[Exercise requirements] Please reproduce word for word the lines of the material below, from the line containing "constrictor" through the line containing "Quando faccio un passo, è timbrato".

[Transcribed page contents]
[Start of Attachment]
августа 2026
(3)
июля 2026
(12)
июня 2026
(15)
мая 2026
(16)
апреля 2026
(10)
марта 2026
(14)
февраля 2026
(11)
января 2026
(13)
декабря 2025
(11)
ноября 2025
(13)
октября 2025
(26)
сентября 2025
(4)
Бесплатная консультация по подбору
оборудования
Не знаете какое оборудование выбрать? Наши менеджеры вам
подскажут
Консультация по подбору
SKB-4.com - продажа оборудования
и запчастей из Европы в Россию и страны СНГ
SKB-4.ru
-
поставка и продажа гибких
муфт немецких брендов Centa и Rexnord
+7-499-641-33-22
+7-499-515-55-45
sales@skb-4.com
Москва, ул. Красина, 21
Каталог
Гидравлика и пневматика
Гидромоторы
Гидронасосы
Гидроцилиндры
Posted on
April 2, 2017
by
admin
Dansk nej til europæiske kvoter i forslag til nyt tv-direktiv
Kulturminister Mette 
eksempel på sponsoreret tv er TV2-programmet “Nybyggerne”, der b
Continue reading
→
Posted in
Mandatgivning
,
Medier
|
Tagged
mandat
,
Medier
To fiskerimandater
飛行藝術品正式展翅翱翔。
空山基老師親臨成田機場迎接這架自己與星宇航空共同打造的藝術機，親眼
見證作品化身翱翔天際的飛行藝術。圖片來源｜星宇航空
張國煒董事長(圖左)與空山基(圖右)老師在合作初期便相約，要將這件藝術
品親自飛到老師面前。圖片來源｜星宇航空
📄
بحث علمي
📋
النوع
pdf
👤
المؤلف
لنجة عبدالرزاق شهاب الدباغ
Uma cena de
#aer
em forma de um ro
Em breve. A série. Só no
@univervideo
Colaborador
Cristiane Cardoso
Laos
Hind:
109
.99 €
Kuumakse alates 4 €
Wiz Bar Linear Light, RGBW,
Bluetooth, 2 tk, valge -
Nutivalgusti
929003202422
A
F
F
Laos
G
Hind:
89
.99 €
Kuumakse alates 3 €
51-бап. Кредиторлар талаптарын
[End of Attachment]
[Start of Attachment]
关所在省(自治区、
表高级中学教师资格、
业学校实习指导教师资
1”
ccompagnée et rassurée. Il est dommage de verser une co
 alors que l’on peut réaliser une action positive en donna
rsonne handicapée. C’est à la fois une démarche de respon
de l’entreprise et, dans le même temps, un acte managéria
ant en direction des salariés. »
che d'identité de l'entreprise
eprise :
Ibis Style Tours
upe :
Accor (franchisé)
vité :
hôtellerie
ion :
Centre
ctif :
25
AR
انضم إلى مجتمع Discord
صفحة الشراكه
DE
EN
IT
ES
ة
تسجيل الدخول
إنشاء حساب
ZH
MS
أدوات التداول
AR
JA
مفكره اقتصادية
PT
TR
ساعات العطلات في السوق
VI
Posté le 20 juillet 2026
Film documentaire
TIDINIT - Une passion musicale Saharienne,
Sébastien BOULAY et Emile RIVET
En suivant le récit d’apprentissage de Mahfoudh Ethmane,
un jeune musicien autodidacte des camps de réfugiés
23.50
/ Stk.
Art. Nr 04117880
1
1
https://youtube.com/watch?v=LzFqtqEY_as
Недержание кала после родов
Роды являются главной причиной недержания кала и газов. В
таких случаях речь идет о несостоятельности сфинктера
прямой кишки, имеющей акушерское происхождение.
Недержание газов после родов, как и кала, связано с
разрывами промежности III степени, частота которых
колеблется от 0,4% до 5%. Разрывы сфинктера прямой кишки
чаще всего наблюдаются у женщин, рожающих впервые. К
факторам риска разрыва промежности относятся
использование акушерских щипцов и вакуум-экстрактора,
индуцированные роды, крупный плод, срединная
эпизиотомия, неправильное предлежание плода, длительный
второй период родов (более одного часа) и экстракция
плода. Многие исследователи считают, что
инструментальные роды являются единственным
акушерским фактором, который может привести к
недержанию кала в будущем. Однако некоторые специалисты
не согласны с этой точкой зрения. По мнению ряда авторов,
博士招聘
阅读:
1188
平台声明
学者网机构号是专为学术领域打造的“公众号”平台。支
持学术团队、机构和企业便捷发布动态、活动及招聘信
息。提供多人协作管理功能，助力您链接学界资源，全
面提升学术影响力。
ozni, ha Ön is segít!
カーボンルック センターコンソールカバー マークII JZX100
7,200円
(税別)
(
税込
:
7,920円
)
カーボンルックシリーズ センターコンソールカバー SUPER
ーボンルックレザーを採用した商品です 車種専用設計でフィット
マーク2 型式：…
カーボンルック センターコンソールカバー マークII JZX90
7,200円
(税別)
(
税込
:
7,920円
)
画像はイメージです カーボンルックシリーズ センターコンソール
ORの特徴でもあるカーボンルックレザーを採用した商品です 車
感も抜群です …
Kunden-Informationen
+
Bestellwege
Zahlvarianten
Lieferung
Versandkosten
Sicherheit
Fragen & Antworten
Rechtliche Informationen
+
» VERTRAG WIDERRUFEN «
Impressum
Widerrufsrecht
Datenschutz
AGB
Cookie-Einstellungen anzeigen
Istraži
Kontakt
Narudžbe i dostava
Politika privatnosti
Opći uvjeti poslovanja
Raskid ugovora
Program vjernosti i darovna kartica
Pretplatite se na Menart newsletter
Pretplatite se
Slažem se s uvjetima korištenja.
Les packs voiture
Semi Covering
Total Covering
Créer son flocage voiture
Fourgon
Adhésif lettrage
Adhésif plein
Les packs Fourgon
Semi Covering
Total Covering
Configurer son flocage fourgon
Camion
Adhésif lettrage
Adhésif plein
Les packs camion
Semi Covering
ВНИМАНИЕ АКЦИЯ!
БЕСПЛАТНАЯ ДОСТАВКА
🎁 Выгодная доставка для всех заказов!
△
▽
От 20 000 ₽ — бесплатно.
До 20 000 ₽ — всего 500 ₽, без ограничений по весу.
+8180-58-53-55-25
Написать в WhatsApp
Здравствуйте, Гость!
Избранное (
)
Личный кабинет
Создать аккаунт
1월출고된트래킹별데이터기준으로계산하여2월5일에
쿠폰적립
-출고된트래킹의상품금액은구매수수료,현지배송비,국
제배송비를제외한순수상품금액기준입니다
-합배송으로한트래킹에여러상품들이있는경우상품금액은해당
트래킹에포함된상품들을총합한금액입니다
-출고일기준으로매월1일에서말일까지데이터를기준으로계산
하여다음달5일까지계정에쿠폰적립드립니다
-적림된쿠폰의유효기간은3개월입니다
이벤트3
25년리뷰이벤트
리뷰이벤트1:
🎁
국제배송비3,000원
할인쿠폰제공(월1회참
[End of Attachment]
[Start of Attachment]
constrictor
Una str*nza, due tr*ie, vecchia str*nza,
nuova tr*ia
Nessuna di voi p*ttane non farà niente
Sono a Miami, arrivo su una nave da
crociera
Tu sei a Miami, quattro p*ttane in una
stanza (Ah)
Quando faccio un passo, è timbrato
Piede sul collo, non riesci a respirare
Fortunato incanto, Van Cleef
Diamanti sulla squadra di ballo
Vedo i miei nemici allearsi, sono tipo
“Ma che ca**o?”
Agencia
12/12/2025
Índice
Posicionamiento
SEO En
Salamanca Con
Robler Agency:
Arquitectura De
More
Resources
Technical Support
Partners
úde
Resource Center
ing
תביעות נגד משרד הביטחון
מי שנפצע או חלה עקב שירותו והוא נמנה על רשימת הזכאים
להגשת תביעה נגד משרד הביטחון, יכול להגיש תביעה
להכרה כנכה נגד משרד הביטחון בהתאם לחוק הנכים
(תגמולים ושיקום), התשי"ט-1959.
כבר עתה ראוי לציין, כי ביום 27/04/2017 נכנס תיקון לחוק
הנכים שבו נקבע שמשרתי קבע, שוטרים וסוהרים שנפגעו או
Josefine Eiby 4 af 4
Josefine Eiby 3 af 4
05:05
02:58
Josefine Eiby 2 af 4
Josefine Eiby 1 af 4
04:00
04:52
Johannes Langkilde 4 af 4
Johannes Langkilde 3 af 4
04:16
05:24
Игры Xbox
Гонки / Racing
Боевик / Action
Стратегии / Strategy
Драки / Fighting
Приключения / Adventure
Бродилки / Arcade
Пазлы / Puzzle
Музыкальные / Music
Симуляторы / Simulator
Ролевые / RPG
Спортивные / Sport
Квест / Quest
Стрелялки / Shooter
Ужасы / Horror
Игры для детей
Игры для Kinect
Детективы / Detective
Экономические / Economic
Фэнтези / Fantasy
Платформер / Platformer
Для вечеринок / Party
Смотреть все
[End of Attachment]
[Exercise response]
constrictor
Una str*nza, due tr*ie, vecchia str*nza,
nuova tr*ia
Nessuna di voi p*ttane non farà niente
Sono a Miami, arrivo su una nave da
crociera
Tu sei a Miami, quattro p*ttane in una
stanza (Ah)
Quando faccio un passo, è timbrato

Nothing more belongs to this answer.